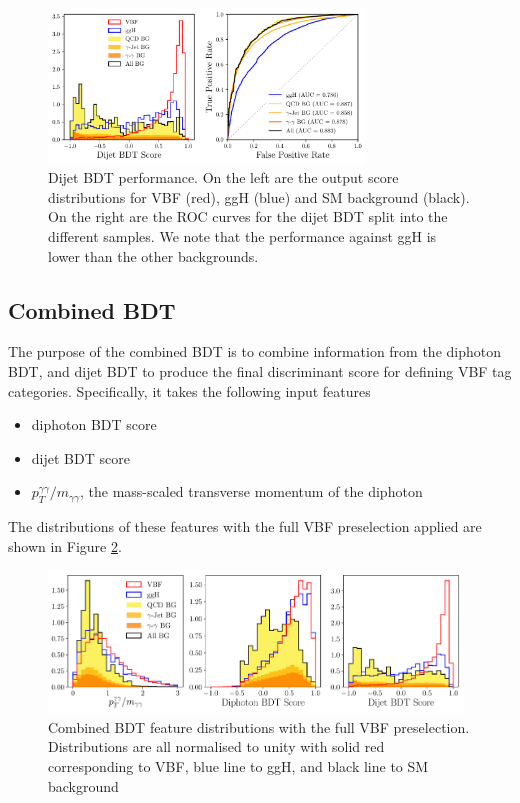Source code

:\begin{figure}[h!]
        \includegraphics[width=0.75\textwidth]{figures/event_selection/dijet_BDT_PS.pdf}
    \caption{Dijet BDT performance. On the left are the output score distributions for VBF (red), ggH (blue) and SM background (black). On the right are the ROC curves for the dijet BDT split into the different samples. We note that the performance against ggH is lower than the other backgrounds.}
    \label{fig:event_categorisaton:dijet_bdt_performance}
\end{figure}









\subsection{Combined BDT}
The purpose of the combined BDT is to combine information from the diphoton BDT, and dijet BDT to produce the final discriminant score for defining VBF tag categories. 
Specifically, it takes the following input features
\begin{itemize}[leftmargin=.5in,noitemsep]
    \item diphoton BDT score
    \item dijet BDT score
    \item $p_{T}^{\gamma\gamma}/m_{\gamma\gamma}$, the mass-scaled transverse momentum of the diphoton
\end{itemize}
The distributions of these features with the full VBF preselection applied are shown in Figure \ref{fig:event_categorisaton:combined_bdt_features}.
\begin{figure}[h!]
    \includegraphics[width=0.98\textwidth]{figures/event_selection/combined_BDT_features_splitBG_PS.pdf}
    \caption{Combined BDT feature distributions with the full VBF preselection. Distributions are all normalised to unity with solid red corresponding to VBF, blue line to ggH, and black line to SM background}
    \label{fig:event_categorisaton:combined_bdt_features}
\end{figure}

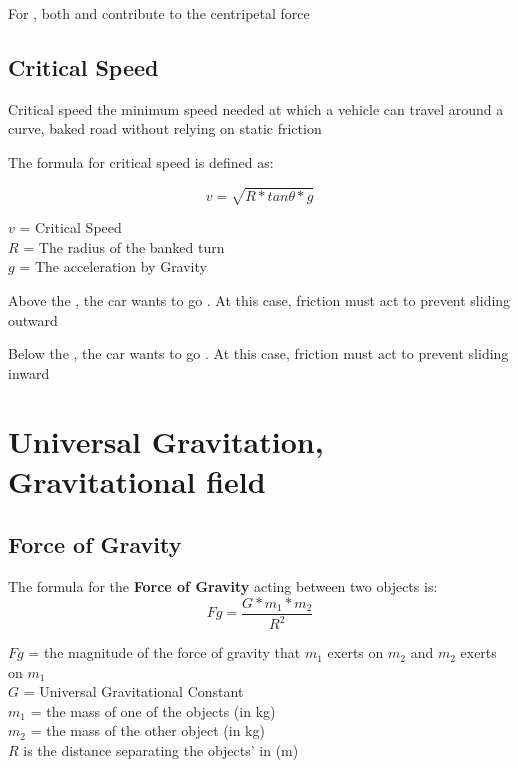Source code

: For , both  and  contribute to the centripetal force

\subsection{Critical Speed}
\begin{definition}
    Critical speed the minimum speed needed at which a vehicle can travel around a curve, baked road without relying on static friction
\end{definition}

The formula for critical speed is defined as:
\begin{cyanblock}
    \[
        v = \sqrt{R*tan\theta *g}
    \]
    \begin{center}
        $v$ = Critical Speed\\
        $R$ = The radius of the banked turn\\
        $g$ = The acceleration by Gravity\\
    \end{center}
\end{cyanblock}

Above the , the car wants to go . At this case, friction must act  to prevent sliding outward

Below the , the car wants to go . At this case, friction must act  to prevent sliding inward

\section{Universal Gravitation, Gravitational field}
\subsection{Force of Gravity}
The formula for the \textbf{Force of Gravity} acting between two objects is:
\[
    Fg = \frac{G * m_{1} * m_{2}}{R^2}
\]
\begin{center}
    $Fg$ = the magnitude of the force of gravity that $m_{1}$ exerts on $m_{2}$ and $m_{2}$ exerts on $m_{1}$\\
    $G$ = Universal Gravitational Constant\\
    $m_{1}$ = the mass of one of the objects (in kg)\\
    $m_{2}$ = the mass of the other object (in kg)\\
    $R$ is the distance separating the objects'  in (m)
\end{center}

--

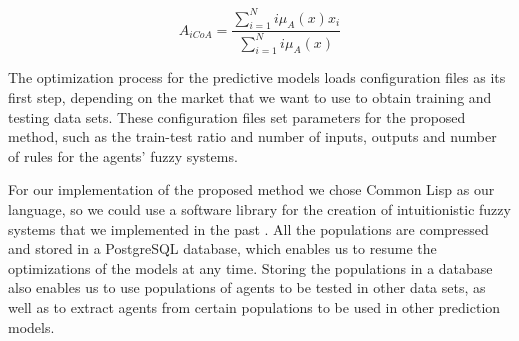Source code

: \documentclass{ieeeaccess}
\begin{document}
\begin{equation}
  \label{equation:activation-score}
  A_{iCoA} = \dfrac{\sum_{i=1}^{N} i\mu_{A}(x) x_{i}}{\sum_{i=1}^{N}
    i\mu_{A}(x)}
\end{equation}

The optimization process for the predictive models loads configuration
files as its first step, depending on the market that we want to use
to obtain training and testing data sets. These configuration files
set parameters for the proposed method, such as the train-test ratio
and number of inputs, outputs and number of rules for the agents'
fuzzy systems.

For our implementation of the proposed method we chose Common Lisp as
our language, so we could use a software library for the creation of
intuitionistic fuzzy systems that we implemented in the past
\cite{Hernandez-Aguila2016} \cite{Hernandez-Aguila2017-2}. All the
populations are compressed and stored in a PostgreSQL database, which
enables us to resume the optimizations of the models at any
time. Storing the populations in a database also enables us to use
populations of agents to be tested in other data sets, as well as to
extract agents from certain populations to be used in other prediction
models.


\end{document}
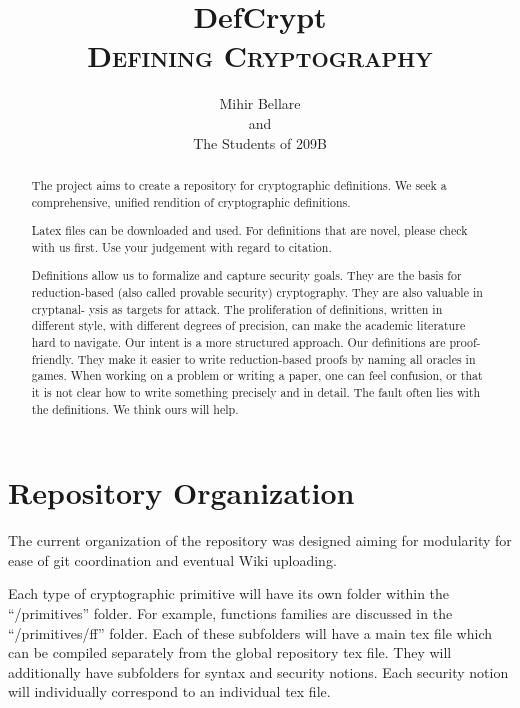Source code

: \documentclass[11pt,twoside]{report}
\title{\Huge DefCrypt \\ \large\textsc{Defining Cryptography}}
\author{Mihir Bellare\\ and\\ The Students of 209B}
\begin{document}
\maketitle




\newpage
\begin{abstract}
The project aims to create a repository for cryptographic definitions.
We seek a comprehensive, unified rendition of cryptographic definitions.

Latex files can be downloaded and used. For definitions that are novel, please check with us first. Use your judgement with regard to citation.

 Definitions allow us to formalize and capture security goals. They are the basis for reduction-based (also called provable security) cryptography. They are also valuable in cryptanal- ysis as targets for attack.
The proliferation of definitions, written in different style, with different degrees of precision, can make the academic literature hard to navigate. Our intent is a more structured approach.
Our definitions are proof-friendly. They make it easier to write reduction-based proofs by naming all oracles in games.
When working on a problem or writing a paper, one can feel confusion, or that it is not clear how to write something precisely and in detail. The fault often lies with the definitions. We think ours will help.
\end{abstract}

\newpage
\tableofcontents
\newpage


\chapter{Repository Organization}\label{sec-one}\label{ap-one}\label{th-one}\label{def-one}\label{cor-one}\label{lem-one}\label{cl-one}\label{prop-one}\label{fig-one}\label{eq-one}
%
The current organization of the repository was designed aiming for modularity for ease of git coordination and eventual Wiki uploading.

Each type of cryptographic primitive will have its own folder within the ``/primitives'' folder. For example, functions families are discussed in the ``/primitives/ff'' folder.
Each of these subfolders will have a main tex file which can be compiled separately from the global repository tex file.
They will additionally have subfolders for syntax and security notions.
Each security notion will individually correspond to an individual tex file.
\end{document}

==

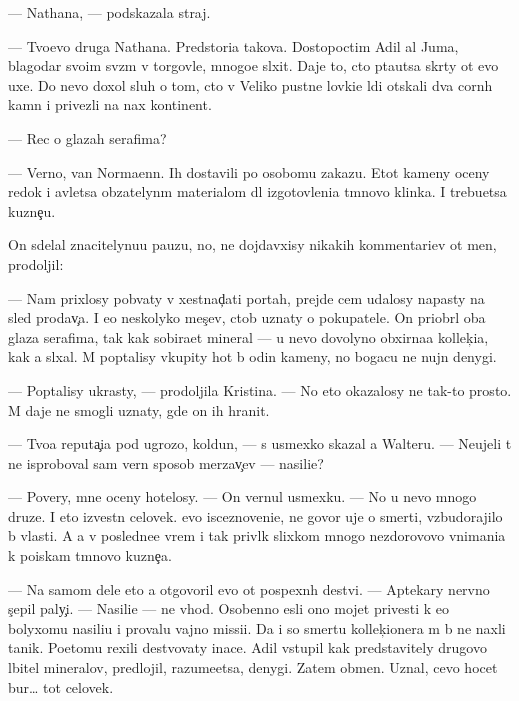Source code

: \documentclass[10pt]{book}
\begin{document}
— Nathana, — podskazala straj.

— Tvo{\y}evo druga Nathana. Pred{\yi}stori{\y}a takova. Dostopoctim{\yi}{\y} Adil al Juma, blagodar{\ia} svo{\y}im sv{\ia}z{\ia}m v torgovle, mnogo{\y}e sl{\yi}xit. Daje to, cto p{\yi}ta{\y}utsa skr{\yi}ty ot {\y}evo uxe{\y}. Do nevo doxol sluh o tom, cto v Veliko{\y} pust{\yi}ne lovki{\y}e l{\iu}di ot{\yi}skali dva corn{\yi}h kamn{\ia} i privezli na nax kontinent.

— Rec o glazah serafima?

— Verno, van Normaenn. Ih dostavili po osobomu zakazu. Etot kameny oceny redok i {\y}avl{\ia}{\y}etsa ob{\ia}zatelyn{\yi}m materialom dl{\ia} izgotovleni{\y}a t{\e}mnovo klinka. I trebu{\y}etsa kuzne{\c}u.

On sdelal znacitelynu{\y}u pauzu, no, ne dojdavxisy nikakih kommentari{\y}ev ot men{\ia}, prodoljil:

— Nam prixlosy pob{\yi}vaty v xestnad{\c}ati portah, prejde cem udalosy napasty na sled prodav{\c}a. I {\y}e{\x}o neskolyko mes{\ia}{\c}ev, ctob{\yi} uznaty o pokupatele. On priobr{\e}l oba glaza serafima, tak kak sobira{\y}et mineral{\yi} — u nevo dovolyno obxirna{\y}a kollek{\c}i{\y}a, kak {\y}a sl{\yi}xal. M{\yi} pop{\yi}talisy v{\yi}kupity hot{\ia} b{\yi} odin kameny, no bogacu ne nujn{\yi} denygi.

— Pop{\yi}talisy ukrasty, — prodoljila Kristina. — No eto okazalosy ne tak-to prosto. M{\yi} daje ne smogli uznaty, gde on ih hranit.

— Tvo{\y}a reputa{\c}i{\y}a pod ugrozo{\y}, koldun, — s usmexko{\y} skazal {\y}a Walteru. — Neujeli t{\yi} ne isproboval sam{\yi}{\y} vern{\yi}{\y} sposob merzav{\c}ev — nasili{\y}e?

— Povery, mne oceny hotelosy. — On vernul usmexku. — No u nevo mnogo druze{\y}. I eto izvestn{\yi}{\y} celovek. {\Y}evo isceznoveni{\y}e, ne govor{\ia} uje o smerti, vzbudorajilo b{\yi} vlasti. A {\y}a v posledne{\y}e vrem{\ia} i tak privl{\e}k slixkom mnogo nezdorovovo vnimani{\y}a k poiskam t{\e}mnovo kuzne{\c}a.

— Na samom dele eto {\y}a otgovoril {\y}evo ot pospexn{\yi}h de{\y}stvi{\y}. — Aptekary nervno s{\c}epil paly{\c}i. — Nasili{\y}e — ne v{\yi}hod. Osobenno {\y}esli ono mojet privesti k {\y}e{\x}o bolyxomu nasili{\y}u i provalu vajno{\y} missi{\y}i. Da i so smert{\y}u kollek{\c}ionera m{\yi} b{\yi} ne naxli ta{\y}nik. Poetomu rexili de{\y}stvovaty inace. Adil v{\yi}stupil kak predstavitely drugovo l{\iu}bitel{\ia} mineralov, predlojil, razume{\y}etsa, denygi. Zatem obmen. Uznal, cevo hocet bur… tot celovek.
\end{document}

Task prompt: Throughout the records above, find the lines in which the word "friction" appears and return them.

Solved exercise:
    Critical speed the minimum speed needed at which a vehicle can travel around a curve, baked road without relying on static friction
Above the , the car wants to go . At this case, friction must act  to prevent sliding outward
Below the , the car wants to go . At this case, friction must act  to prevent sliding inward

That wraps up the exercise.